To most students, summer means relaxation; books and papers become a bad dream, the sun comes out from behind its customary curtain of clouds, and days are filled with sunshine and maybe even a trashy novel.
But to the sixteen UFV students currently enrolled in VA 390, summer also means giving back to the community. With the instruction and supervision of UFV Visual Arts professor Chris Friesen, they’re transforming the blank wall of West Heights Elementary in Mission into an immense and brightly-hued mural.
“Students taking summer classes are a special breed,” Friesen says, smiling as he watches a student outline a butterfly on the gym wall of West Heights Elementary. “Most students value their summer.”

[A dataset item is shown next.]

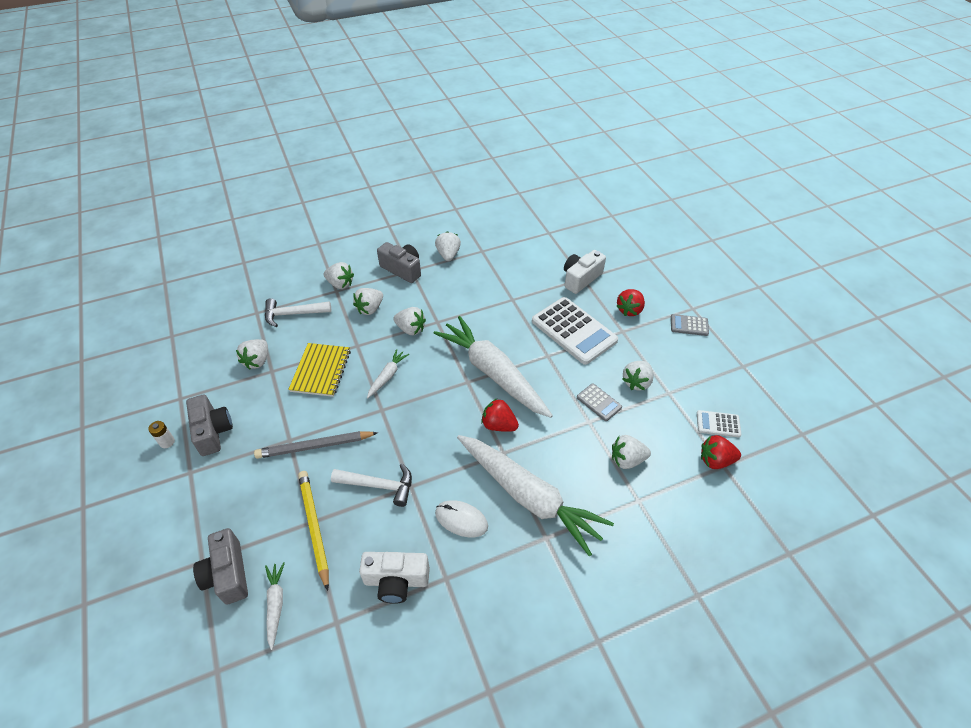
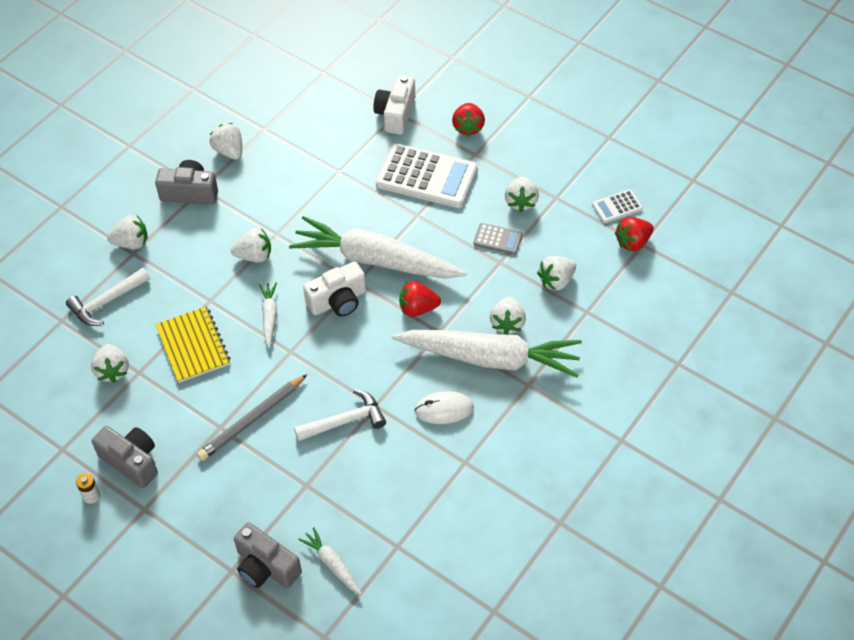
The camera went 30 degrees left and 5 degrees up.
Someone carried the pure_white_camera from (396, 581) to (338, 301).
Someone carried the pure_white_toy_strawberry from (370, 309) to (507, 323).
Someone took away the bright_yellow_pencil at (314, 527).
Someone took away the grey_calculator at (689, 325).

The title of the course is Community Art Practice, and Friesen says the experience is like no other art course offered at UFV. This is the sixth time that Friesen has taught this course, and the fourth time the course involved working with an elementary school.
“When you do art for a classroom, it’s generally an assignment that you hand in, and the class gets to see, and the professor gets to see,” Friesen explains. “But here their art becomes a living piece of work; it has an audience. It’s an extremely rewarding, validating experience — something that goes beyond the pedagogical practice of learning and execution.”

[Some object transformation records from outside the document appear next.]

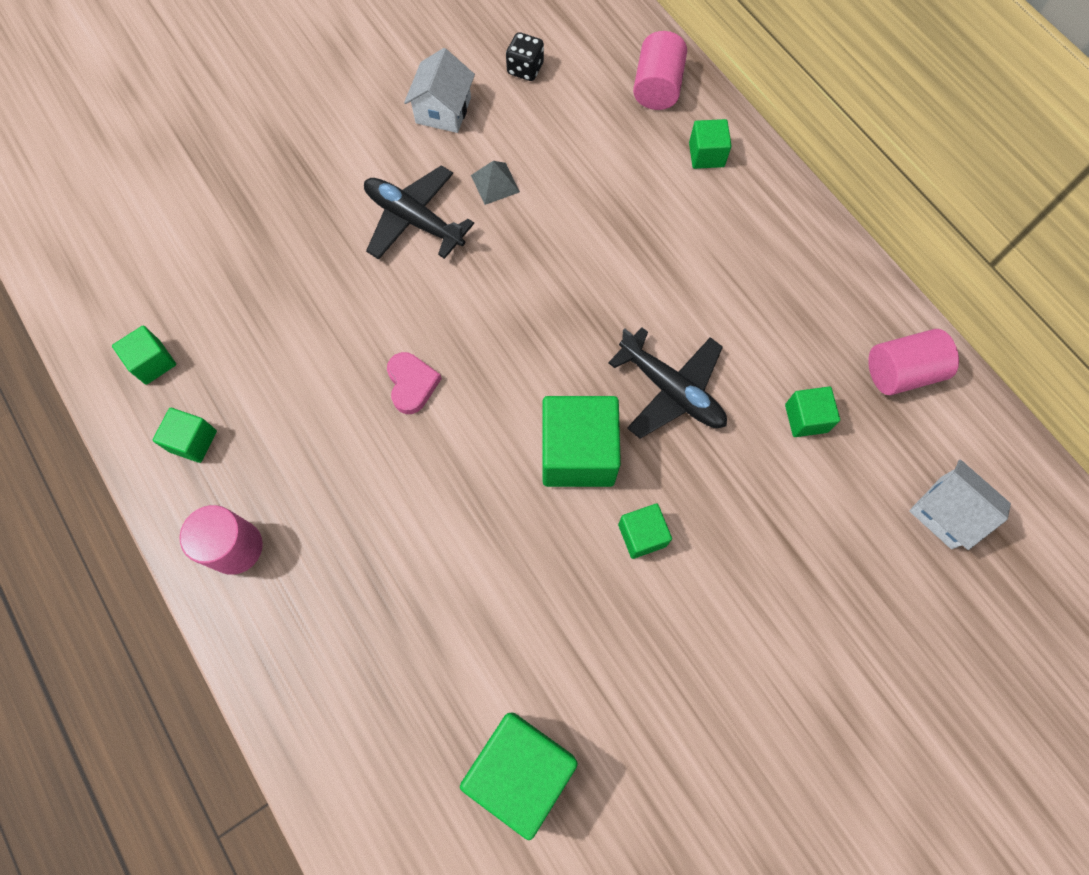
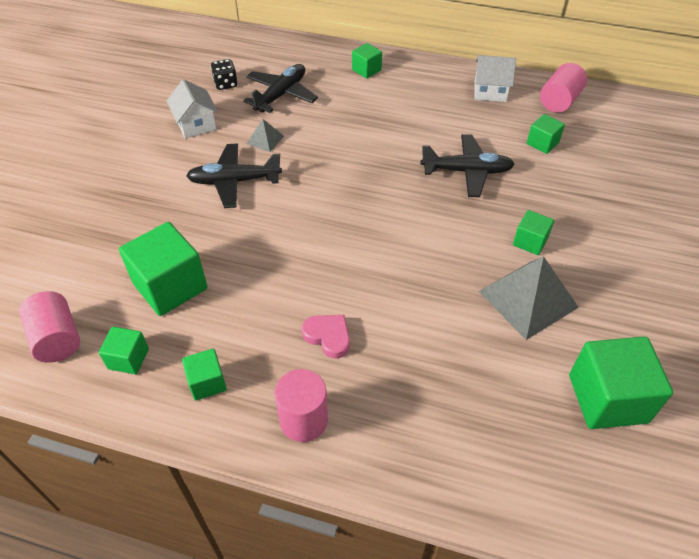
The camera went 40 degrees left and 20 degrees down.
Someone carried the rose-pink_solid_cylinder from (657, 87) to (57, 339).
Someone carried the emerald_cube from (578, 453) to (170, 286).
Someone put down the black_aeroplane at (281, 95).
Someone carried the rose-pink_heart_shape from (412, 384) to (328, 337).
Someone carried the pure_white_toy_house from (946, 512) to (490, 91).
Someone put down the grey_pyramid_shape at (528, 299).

The project also involves a lot of planning on the part of the students — after all, Friesen says, once the mural is finished it will be a part of the school for years or maybe decades to come. It’s a hugely collaborative process, starting with the students meeting with a school committee to discuss ideas.

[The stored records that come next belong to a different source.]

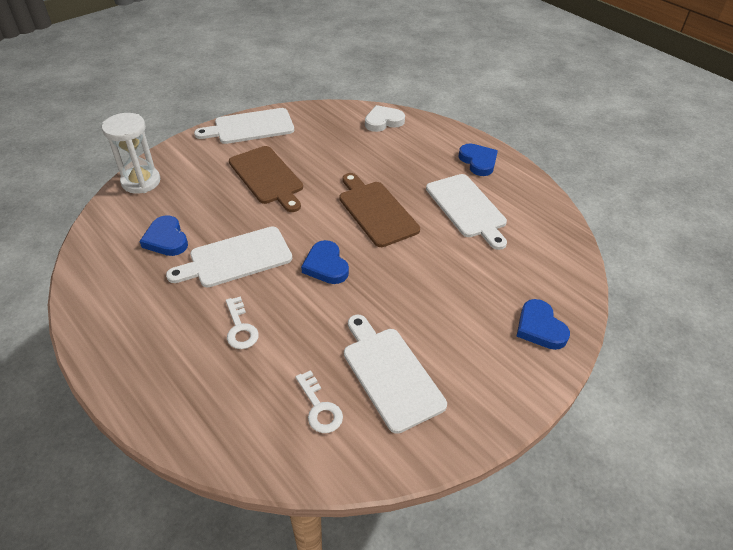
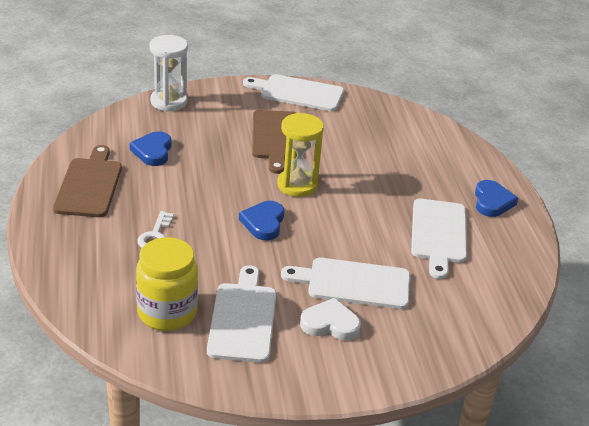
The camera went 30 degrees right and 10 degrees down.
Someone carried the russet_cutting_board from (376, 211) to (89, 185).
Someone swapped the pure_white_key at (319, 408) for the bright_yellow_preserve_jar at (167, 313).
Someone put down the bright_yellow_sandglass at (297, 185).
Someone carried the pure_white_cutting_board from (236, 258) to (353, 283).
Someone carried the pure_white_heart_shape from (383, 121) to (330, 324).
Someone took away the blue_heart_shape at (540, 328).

“The students split into four groups and each design a potential image, and the final mural is chosen by the school,” Friesen says. “No matter whose design gets selected, the whole class rallies around that one idea, and together we realize that vision.”
The final design chosen by the school depicts an open book against a nature background, and students are carefully adding final details to butterflies, children within the mural, and blades of grass. Along with emphasizing literacy and imagination, the students hoped to reflect the multicultural aspect of Mission in the mural.
“It incorporates different cultures – there’s a Hindi design here, and then the cherry blossoms for Japanese culture on that side, and native art above with the thunderbird and the butterflies,” points out Tara Van Haaster, one of the students working on the mural. “I love the multicultural elements of the image, and I think that was important to include.”
As well as the main image on the wall of the gym, the class chose to extend the themes of the mural into the rest of the school; students have painted large butterflies on two other walls of the gym, and the students have continued that image into the hallway leading to the gym. The native art style of the design ties into the butterfly image of the main mural, Friesen says, and is a way of bringing the mural into the whole school.
“You can see where the butterflies start in pages of the book of the main mural, and then continue on to the other walls of the gym,” Friesen explains. “It’s kind of a metaphor of growth and transformation that continues on into the rest of the school.”
The mural is due to be finished sometime in August, and Friesen says that it’s been an ultimately rewarding experience — for the students of the class, the students of the elementary school, and the community itself.
“It’s a way to give a gift to the community and to the students at this school,” Friesen says, watching one of his students shade in the edges of a butterfly. “Telling history is important, and that’s part of what art can do. But it can also give a vision for the future.”